David Schulz, development manager, Avand says SharePoint will no doubt make its mark on the information management landscape, though it’s realistically a tool to suit the needs of small organisations with simple record keeping needs. “For most organisations though, there is the risk of a rapid proliferation of SharePoint sites each with inconsistent metadata schemas and no ability to search across them without further investment in the SharePoint technologies to federate the searches,” he says.
“The ECM program within organisations has been primarily one of identifying information silos within the organisation and incorporating them into the corporate system in a consistent fashion and SharePoint has the potential to undo this,” says Schulz.
Schulz believes that at the outset, the marketing strategy of Microsoft for SharePoint and many of the BCS offerings appears to envision an explosion of workgroup repositories that at some point, will need to all be brought together. “It is easy to envisage an organisation quickly ending up with a lot of information silos that are not consistent with each other and not corporately searchable,” says Schulz.
Another factor to interrupt the ECM market could be the advent of commododised open source solutions such as Alfresco. But Objective can’t agree, believing that open source solutions still permit far too much risk for enterprises. “There are a number of open source offerings but I’ve never come across a competitive one in the market. I’m not saying they’re not likely to come up,” he says. “Open source solutions just move the risk from the front of the cycle to the back of the cycle, as established vendors we mitigate risk across the whole cycle.”
ECM might be in a period of transition, but it’s also a period of evolution, one that could not only bring prosperity to the pureplay vendors but also to end-users alike. “It’s only natural that we will continue to evolve,” says Wall.
For Objective, such evolution involves focusing on the market, sticking to their competencies and innovating. “We’re not out there buying companies, trying to make
some Frankenstein product, what we do is innovate,” says Walls. “While the rest of the world is out there tearing houses down, we’re innovating, aggressively investing in innovation.”
Tower Software’s ECM evolution over the next few years involves “completing strategic acquisitions bot technical and business that will increase market share and provide added value to the market, increasing our re-investment in software development and out people and opening new offices throughout North America and EMEA.” But overall, Cliff expects the content management market to grow and to continue to evolve as one of the most critical factors of an organisation’s success.
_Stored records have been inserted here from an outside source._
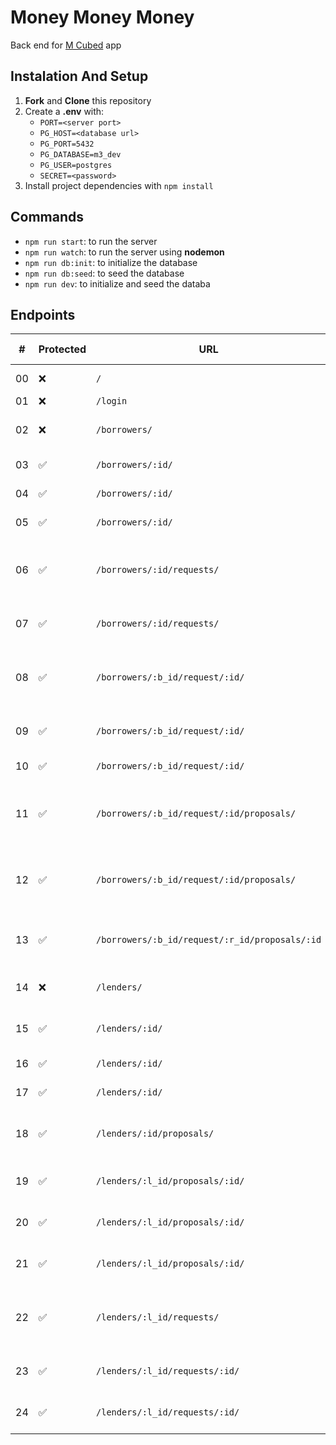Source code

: # Money Money Money

Back end for [M Cubed](https://github.com/manoelteixeira/m-cubed-frontend) app

## Instalation And Setup

1. **Fork** and **Clone** this repository
2. Create a **.env** with:
    - `PORT=<server port>`
    - `PG_HOST=<database url>`
    - `PG_PORT=5432`
    - `PG_DATABASE=m3_dev`
    - `PG_USER=postgres`
    - `SECRET=<password>`
3. Install project dependencies with `npm install`

## Commands

- `npm run start`: to run the server
- `npm run watch`: to run the server using **nodemon**
- `npm run db:init`: to initialize the database
- `npm run db:seed`: to seed the database
- `npm run dev`: to initialize and seed the databa

## Endpoints

| #   | Protected | URL                                            | HTTP Method | Description                                     |
| --- | --------- | ---------------------------------------------- | ----------- | ----------------------------------------------- |
| 00  | ❌         | `/`                                            | GET         | API “home” route                                |
| 01  | ❌         | `/login`                                       | POST        | Log In User                                     |
| 02  | ❌         | `/borrowers/`                                  | POST        | Create a new Borrower                           |
| 03  | ✅         | `/borrowers/:id/`                              | GET         | Get Borrower                                    |
| 04  | ✅         | `/borrowers/:id/`                              | PUT         | Update Borrower                                 |
| 05  | ✅         | `/borrowers/:id/`                              | DELETE      | Delete Borrower                                 |
| 06  | ✅         | `/borrowers/:id/requests/`                     | GET         | Get all loan requests made by the Borrower      |
| 07  | ✅         | `/borrowers/:id/requests/`                     | POST        | Create a new loan request                       |
| 08  | ✅         | `/borrowers/:b_id/request/:id/`                | GET         | Get single loan request for a given borrower    |
| 09  | ✅         | `/borrowers/:b_id/request/:id/`                | PUT         | Update loan request                             |
| 10  | ✅         | `/borrowers/:b_id/request/:id/`                | DELETE      | Delete loan request                             |
| 11  | ✅         | `/borrowers/:b_id/request/:id/proposals/`      | GET         | Get all proposals for a single loan request     |
| 12  | ✅         | `/borrowers/:b_id/request/:id/proposals/`      | PUT         | Accept given proposition, and reject all others |
| 13  | ✅         | `/borrowers/:b_id/request/:r_id/proposals/:id` | GET         | Get a single proposition for a given loan       |
| 14  | ❌         | `/lenders/`                                    | POST        | Create a new Lenders                            |
| 15  | ✅         | `/lenders/:id/`                                | GET         | Get a Single Lender                             |
| 16  | ✅         | `/lenders/:id/`                                | POST        | Update Lender                                   |
| 17  | ✅         | `/lenders/:id/`                                | DELETE      | Delete Lender                                   |
| 18  | ✅         | `/lenders/:id/proposals/`                      | GET         | Get all proposals made by the lender            |
| 19  | ✅         | `/lenders/:l_id/proposals/:id/`                | GET         | Get a single made by the Lender                 |
| 20  | ✅         | `/lenders/:l_id/proposals/:id/`                | PUT         | Update loan proposition                         |
| 21  | ✅         | `/lenders/:l_id/proposals/:id/`                | DELETE      | Update loan proposition                         |
| 22  | ✅         | `/lenders/:l_id/requests/`                     | GET         | Get all pending requests (not accepted)         |
| 23  | ✅         | `/lenders/:l_id/requests/:id/`                 | GET         | Get a single loan request                       |
| 24  | ✅         | `/lenders/:l_id/requests/:id/`                 | POST        | Create a new Proposition                        |
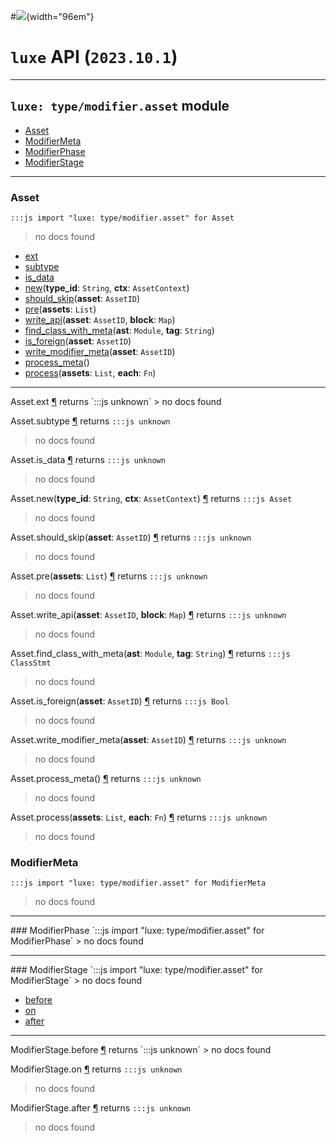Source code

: #![](../../images/luxe-dark.svg){width="96em"}

# `luxe` API (`2023.10.1`)  


---

## `luxe: type/modifier.asset` module

- [Asset](#asset)   
- [ModifierMeta](#modifiermeta)   
- [ModifierPhase](#modifierphase)   
- [ModifierStage](#modifierstage)   

---

### Asset
`:::js import "luxe: type/modifier.asset" for Asset`
> no docs found

- [ext](#Asset.ext)
- [subtype](#Asset.subtype)
- [is_data](#Asset.is_data)
- [new](#Asset.new+2)(**type_id**: `String`, **ctx**: `AssetContext`)
- [should_skip](#Asset.should_skip)(**asset**: `AssetID`)
- [pre](#Asset.pre)(**assets**: `List`)
- [write_api](#Asset.write_api+2)(**asset**: `AssetID`, **block**: `Map`)
- [find_class_with_meta](#Asset.find_class_with_meta+2)(**ast**: `Module`, **tag**: `String`)
- [is_foreign](#Asset.is_foreign)(**asset**: `AssetID`)
- [write_modifier_meta](#Asset.write_modifier_meta)(**asset**: `AssetID`)
- [process_meta](#Asset.process_meta)()
- [process](#Asset.process+2)(**assets**: `List`, **each**: `Fn`)

<hr/>
<endpoint module="luxe: type/modifier.asset" class="Asset" signature="ext"></endpoint>
<signature id="Asset.ext">Asset.ext
<a class="headerlink" href="#Asset.ext" title="Permanent link">¶</a></signature>
<span class='api_ret'>returns</span> `:::js unknown`
> no docs found   

<endpoint module="luxe: type/modifier.asset" class="Asset" signature="subtype"></endpoint>
<signature id="Asset.subtype">Asset.subtype
<a class="headerlink" href="#Asset.subtype" title="Permanent link">¶</a></signature>
<span class='api_ret'>returns</span> `:::js unknown`
> no docs found   

<endpoint module="luxe: type/modifier.asset" class="Asset" signature="is_data"></endpoint>
<signature id="Asset.is_data">Asset.is_data
<a class="headerlink" href="#Asset.is_data" title="Permanent link">¶</a></signature>
<span class='api_ret'>returns</span> `:::js unknown`
> no docs found   

<endpoint module="luxe: type/modifier.asset" class="Asset" signature="new(type_id : String, ctx : AssetContext)"></endpoint>
<signature id="Asset.new+2">Asset.new(**type_id**: `String`, **ctx**: `AssetContext`)
<a class="headerlink" href="#Asset.new+2" title="Permanent link">¶</a></signature>
<span class='api_ret'>returns</span> `:::js Asset`
> no docs found   

<endpoint module="luxe: type/modifier.asset" class="Asset" signature="should_skip(asset : AssetID)"></endpoint>
<signature id="Asset.should_skip">Asset.should_skip(**asset**: `AssetID`)
<a class="headerlink" href="#Asset.should_skip" title="Permanent link">¶</a></signature>
<span class='api_ret'>returns</span> `:::js unknown`
> no docs found   

<endpoint module="luxe: type/modifier.asset" class="Asset" signature="pre(assets : List)"></endpoint>
<signature id="Asset.pre">Asset.pre(**assets**: `List`)
<a class="headerlink" href="#Asset.pre" title="Permanent link">¶</a></signature>
<span class='api_ret'>returns</span> `:::js unknown`
> no docs found   

<endpoint module="luxe: type/modifier.asset" class="Asset" signature="write_api(asset : AssetID, block : Map)"></endpoint>
<signature id="Asset.write_api+2">Asset.write_api(**asset**: `AssetID`, **block**: `Map`)
<a class="headerlink" href="#Asset.write_api+2" title="Permanent link">¶</a></signature>
<span class='api_ret'>returns</span> `:::js unknown`
> no docs found   

<endpoint module="luxe: type/modifier.asset" class="Asset" signature="find_class_with_meta(ast : Module, tag : String)"></endpoint>
<signature id="Asset.find_class_with_meta+2">Asset.find_class_with_meta(**ast**: `Module`, **tag**: `String`)
<a class="headerlink" href="#Asset.find_class_with_meta+2" title="Permanent link">¶</a></signature>
<span class='api_ret'>returns</span> `:::js ClassStmt`
> no docs found   

<endpoint module="luxe: type/modifier.asset" class="Asset" signature="is_foreign(asset : AssetID)"></endpoint>
<signature id="Asset.is_foreign">Asset.is_foreign(**asset**: `AssetID`)
<a class="headerlink" href="#Asset.is_foreign" title="Permanent link">¶</a></signature>
<span class='api_ret'>returns</span> `:::js Bool`
> no docs found   

<endpoint module="luxe: type/modifier.asset" class="Asset" signature="write_modifier_meta(asset : AssetID)"></endpoint>
<signature id="Asset.write_modifier_meta">Asset.write_modifier_meta(**asset**: `AssetID`)
<a class="headerlink" href="#Asset.write_modifier_meta" title="Permanent link">¶</a></signature>
<span class='api_ret'>returns</span> `:::js unknown`
> no docs found   

<endpoint module="luxe: type/modifier.asset" class="Asset" signature="process_meta()"></endpoint>
<signature id="Asset.process_meta">Asset.process_meta()
<a class="headerlink" href="#Asset.process_meta" title="Permanent link">¶</a></signature>
<span class='api_ret'>returns</span> `:::js unknown`
> no docs found   

<endpoint module="luxe: type/modifier.asset" class="Asset" signature="process(assets : List, each : Fn)"></endpoint>
<signature id="Asset.process+2">Asset.process(**assets**: `List`, **each**: `Fn`)
<a class="headerlink" href="#Asset.process+2" title="Permanent link">¶</a></signature>
<span class='api_ret'>returns</span> `:::js unknown`
> no docs found   

### ModifierMeta
`:::js import "luxe: type/modifier.asset" for ModifierMeta`
> no docs found


<hr/>
### ModifierPhase
`:::js import "luxe: type/modifier.asset" for ModifierPhase`
> no docs found


<hr/>
### ModifierStage
`:::js import "luxe: type/modifier.asset" for ModifierStage`
> no docs found

- [before](#ModifierStage.before)
- [on](#ModifierStage.on)
- [after](#ModifierStage.after)

<hr/>
<endpoint module="luxe: type/modifier.asset" class="ModifierStage" signature="before"></endpoint>
<signature id="ModifierStage.before">ModifierStage.before
<a class="headerlink" href="#ModifierStage.before" title="Permanent link">¶</a></signature>
<span class='api_ret'>returns</span> `:::js unknown`
> no docs found   

<endpoint module="luxe: type/modifier.asset" class="ModifierStage" signature="on"></endpoint>
<signature id="ModifierStage.on">ModifierStage.on
<a class="headerlink" href="#ModifierStage.on" title="Permanent link">¶</a></signature>
<span class='api_ret'>returns</span> `:::js unknown`
> no docs found   

<endpoint module="luxe: type/modifier.asset" class="ModifierStage" signature="after"></endpoint>
<signature id="ModifierStage.after">ModifierStage.after
<a class="headerlink" href="#ModifierStage.after" title="Permanent link">¶</a></signature>
<span class='api_ret'>returns</span> `:::js unknown`
> no docs found   

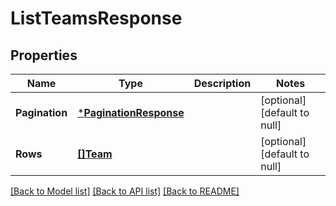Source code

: # ListTeamsResponse

## Properties
Name | Type | Description | Notes
------------ | ------------- | ------------- | -------------
**Pagination** | [***PaginationResponse**](PaginationResponse.md) |  | [optional] [default to null]
**Rows** | [**[]Team**](Team.md) |  | [optional] [default to null]

[[Back to Model list]](../README.md#documentation-for-models) [[Back to API list]](../README.md#documentation-for-api-endpoints) [[Back to README]](../README.md)

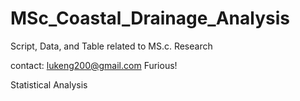 # MSc_Coastal_Drainage_Analysis
Script, Data, and Table related to MS.c. Research


contact: lukeng200@gmail.com
Furious!

Statistical Analysis


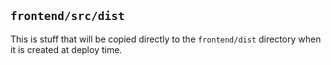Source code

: ## `frontend/src/dist`
This is stuff that will be copied directly to the `frontend/dist` directory when it is created at deploy time.


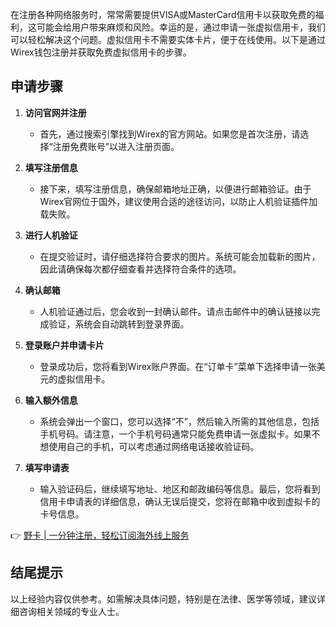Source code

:在注册各种网络服务时，常常需要提供VISA或MasterCard信用卡以获取免费的福利，这可能会给用户带来麻烦和风险。幸运的是，通过申请一张虚拟信用卡，我们可以轻松解决这个问题。虚拟信用卡不需要实体卡片，便于在线使用。以下是通过Wirex钱包注册并获取免费虚拟信用卡的步骤。

## 申请步骤

1. **访问官网并注册**
   - 首先，通过搜索引擎找到Wirex的官方网站。如果您是首次注册，请选择“注册免费账号”以进入注册页面。

2. **填写注册信息**
   - 接下来，填写注册信息，确保邮箱地址正确，以便进行邮箱验证。由于Wirex官网位于国外，建议使用合适的途径访问，以防止人机验证插件加载失败。

3. **进行人机验证**
   - 在提交验证时，请仔细选择符合要求的图片。系统可能会加载新的图片，因此请确保每次都仔细查看并选择符合条件的选项。

4. **确认邮箱**
   - 人机验证通过后，您会收到一封确认邮件。请点击邮件中的确认链接以完成验证，系统会自动跳转到登录界面。

5. **登录账户并申请卡片**
   - 登录成功后，您将看到Wirex账户界面。在“订单卡”菜单下选择申请一张美元的虚拟信用卡。

6. **输入额外信息**
   - 系统会弹出一个窗口，您可以选择“不”，然后输入所需的其他信息，包括手机号码。请注意，一个手机号码通常只能免费申请一张虚拟卡。如果不想使用自己的手机，可以考虑通过网络电话接收验证码。

7. **填写申请表**
   - 输入验证码后，继续填写地址、地区和邮政编码等信息。最后，您将看到信用卡申请表的详细信息，确认无误后提交，您将在邮箱中收到虚拟卡的卡号信息。

👉 [野卡 | 一分钟注册，轻松订阅海外线上服务](https://bit.ly/bewildcard)

## 结尾提示

以上经验内容仅供参考。如需解决具体问题，特别是在法律、医学等领域，建议详细咨询相关领域的专业人士。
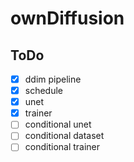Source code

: # ownDiffusion

## ToDo

- [x] ddim pipeline
- [x] schedule
- [x] unet
- [x] trainer
- [ ] conditional unet
- [ ] conditional dataset
- [ ] conditional trainer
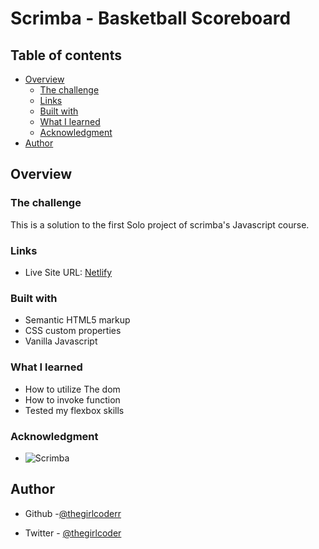 # Scrimba - Basketball Scoreboard

## Table of contents

- [Overview](#overview)
  - [The challenge](#the-challenge)
  - [Links](#links)
  - [Built with](#built-with)
  - [What I learned](#what-i-learned)
  - [Acknowledgment](#acknowledgment)
- [Author](#author)

## Overview

### The challenge

   This is a solution to the first Solo project of scrimba's Javascript course.


### Links


- Live Site URL: [Netlify](https://basketballgame-scoreboard.netlify.app/)

### Built with

- Semantic HTML5 markup
- CSS custom properties
- Vanilla Javascript

### What I learned

- How to utilize The dom
- How to invoke function
- Tested my flexbox skills

### Acknowledgment
- ![Scrimba](https://scrimba.com/)


## Author

- Github -[@thegirlcoderr](https://github.com/thegirlcoderr)

- Twitter - [@thegirlcoder](https://twitter.com/thegirlcoder)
He also envisions a “continued consolidation of vendors with the emergence of significant new players and vendors looking to provide business process solutions that will support the concept of ECM.”
Ultimately it’s a question of risk especially with compliance factors coming into play, and one that ECM vendors seek to address. “Most organisations in Australia understand what is required of them. They’re looking at solutions that will mitigate their risk,” says Cliff. Meanwhile for Avand, it’s a matter of seeking and maintaining long-term relationships with their client base and offering a consistent and reliable commitment to their needs.